Hace 100 años, un 1 de diciembre, murió Federico González Suárez. Sus vocaciones mayores fueron la religiosa y la intelectual. En ambas, navegó por aguas turbulentas. A pesar de no haber buscado dignidades eclesiásticas, ejerció la más altas, primero como Obispo de Ibarra y después, como Arzobispo de Quito; y las ejerció con gran talento y firmeza en años críticos para las relaciones entre la Iglesia y el Estado, durante la revolución liberal.
Innumerables cualidades se pueden valorar en González Suárez. Dos de ellas me impresionan más que otras: su independencia y la honradez intelectual. Ambas tan raras en la última década.
Con frecuencia se califica como una teocracia los años de dominio político de García Moreno. Sin embargo, el clero terminó en esta etapa bajo tutela del Estado. “La Iglesia católica no estaba destinada a inspirar un Estado clerical; ella fue en realidad instrumento de un proyecto nacional con miras a las consolidación del Estado”, concluyen Marie-Danielle Demélas e Yves Saint-Geours, en su libro “Jerusalén y Babilonia”.

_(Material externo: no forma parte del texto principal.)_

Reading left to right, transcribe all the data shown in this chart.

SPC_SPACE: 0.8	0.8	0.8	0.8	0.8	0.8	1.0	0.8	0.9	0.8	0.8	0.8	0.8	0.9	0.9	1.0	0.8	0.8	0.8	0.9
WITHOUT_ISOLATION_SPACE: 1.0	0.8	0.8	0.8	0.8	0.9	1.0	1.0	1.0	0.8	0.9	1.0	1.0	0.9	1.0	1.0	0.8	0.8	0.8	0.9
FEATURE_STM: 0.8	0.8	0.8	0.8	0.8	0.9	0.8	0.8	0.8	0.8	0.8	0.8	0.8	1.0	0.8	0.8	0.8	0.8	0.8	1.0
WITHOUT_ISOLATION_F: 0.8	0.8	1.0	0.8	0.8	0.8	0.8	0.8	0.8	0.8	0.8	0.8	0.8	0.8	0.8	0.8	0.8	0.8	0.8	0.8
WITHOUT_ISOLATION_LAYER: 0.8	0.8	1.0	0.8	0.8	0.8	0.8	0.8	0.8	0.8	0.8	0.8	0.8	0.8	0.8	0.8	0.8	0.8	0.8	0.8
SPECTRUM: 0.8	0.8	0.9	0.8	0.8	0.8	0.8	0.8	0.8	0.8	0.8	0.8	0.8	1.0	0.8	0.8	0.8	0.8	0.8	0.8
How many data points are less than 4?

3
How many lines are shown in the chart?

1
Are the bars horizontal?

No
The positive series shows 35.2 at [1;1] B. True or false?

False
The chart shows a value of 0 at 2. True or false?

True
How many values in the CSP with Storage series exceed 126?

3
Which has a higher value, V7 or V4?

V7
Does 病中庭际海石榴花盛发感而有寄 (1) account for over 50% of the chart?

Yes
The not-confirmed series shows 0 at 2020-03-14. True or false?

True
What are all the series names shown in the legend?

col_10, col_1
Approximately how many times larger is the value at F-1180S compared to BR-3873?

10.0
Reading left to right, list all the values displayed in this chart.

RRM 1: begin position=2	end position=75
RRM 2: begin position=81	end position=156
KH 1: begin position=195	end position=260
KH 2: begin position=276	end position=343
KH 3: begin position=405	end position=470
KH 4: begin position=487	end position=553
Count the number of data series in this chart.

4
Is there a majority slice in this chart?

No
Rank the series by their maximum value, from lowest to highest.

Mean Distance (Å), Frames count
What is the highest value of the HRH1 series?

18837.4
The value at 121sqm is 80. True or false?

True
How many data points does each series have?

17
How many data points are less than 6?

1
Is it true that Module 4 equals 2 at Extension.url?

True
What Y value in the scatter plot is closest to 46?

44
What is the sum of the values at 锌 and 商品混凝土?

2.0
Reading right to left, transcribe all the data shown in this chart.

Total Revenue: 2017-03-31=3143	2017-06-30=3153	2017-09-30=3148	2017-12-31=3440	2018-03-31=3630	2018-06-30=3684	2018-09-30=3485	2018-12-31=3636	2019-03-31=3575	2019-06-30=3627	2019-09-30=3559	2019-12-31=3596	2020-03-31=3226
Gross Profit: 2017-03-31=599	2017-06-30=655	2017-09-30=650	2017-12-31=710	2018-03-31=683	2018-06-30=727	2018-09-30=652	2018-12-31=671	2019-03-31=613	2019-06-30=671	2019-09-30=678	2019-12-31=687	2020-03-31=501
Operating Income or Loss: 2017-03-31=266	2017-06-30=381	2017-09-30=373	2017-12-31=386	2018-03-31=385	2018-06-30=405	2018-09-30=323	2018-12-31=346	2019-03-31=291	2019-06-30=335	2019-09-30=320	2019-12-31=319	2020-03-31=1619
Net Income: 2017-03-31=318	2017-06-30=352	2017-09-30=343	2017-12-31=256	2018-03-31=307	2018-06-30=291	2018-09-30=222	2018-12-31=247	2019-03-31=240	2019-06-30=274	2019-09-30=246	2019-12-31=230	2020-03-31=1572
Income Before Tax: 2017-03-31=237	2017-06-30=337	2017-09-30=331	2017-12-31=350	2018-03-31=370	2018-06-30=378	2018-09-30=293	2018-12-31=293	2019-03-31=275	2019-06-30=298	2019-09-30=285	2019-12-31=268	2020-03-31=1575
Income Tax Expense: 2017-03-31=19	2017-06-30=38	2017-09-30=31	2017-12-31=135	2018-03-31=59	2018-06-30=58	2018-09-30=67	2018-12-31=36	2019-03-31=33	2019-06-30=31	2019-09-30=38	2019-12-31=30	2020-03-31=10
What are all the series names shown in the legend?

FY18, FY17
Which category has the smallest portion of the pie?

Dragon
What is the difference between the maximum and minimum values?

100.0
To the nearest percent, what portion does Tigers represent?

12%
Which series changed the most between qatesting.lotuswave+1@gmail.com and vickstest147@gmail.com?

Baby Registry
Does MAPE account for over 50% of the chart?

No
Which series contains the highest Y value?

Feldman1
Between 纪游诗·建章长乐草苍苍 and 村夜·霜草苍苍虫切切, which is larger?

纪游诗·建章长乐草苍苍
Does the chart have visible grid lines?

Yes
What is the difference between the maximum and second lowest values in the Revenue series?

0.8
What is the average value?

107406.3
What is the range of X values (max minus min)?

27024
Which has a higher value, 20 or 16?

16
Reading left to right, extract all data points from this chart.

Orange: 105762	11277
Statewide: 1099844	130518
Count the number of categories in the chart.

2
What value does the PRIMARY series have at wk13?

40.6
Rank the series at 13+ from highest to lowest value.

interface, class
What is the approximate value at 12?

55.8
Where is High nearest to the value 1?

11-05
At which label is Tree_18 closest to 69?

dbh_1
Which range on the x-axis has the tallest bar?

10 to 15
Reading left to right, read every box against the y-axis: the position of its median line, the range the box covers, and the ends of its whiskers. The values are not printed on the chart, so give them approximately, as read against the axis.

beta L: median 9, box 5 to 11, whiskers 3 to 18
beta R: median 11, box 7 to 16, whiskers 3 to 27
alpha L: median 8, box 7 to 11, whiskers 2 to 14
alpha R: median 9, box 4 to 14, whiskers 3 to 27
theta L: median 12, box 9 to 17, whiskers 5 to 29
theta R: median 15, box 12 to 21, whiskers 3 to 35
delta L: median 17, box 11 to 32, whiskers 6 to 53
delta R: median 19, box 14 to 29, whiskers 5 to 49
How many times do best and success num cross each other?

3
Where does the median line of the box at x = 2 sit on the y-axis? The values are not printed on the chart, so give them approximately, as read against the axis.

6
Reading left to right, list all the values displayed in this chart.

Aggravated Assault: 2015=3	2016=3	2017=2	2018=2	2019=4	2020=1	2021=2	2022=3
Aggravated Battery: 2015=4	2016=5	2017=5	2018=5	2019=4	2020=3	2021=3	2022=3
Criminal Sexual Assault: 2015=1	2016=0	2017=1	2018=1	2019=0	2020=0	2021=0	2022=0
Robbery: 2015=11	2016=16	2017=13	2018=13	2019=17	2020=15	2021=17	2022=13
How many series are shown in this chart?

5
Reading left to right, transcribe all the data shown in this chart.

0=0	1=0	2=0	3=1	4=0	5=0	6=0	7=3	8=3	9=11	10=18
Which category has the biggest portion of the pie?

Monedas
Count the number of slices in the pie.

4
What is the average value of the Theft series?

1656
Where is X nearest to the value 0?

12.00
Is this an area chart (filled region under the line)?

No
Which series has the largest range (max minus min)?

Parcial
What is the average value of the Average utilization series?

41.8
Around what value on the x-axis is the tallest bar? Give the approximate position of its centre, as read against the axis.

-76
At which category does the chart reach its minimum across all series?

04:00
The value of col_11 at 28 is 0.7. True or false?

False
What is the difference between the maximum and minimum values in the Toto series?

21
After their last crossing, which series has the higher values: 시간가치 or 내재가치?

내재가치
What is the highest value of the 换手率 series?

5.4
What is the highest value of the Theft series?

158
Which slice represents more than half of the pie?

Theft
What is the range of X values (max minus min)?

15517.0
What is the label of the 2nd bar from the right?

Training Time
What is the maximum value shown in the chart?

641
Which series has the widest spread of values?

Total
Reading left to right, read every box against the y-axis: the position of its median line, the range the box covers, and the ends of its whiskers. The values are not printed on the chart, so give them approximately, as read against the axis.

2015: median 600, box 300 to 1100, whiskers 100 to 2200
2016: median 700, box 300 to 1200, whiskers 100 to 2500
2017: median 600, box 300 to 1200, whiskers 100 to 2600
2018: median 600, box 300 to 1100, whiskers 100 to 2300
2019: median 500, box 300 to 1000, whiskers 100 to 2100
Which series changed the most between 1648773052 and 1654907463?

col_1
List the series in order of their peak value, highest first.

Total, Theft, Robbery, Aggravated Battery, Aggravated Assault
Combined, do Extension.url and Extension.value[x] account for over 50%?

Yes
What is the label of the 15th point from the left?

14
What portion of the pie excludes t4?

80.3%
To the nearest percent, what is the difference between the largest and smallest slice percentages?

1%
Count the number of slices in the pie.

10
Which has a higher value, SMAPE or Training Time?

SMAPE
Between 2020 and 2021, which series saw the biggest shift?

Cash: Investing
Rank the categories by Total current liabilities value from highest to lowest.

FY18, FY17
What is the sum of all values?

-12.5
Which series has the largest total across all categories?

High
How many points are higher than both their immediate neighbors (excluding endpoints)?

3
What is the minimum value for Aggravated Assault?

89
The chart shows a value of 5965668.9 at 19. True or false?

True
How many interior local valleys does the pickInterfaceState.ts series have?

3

A la muerte de García Moreno en 1875, González Suárez, que tenía 31 años de edad, pronunció el discurso fúnebre en la Catedral de Cuenca. Esa intervención provocó reacciones furibundas entre sus partidarios, para quienes el sacerdote no había elogiado lo suficiente al presidente asesinado. González Suárez declara en su discurso que no perteneció a su partido político y no deja de mencionar que el mandatario tuvo defectos notables. Después, en sus dignidades eclesiásticas, sobre todo desde 1906 hasta su muerte, mostraría como Arzobispo de Quito su entereza al defender la doctrina católica y no permitir su instrumentalización en beneficio de conservadores ni de liberales. Por ello fue blanco de ataques de unos y otros.
La independencia y dignidad intelectual se muestran en su posición ante las diatribas que le dirigen por el volumen IV de su “Historia General del Ecuador”, en el cual narra la descomposición del clero en la Colonia. Ese volumen apareció al mismo tiempo de su elección como Obispo. Fue denunciado en Roma, se tachó la obra de inmoral y se pidió incluirla en el “Índice” de libros prohibidos.
El cardenal Rampolla, secretario de Estado vaticano, le ordenó una retractación, en la que, entre otros mea culpa, debía aseverar que si hubiese previsto el escándalo causado, no habría publicado el volumen IV. El mayor historiador ecuatoriano era consciente de que se le exigía declarar “que no había sabido lo que hacía al escribir”. Se negó, pues, a contradecirse. En sus “Memorias íntimas”, confiesa que no creía lícito ni justo deshonrarse por la mitra de Obispo.
González Suárez se dirigió a León XIII. El Papa “encontró justas y bien fundadas en razón las excusas” para rechazar la retractación.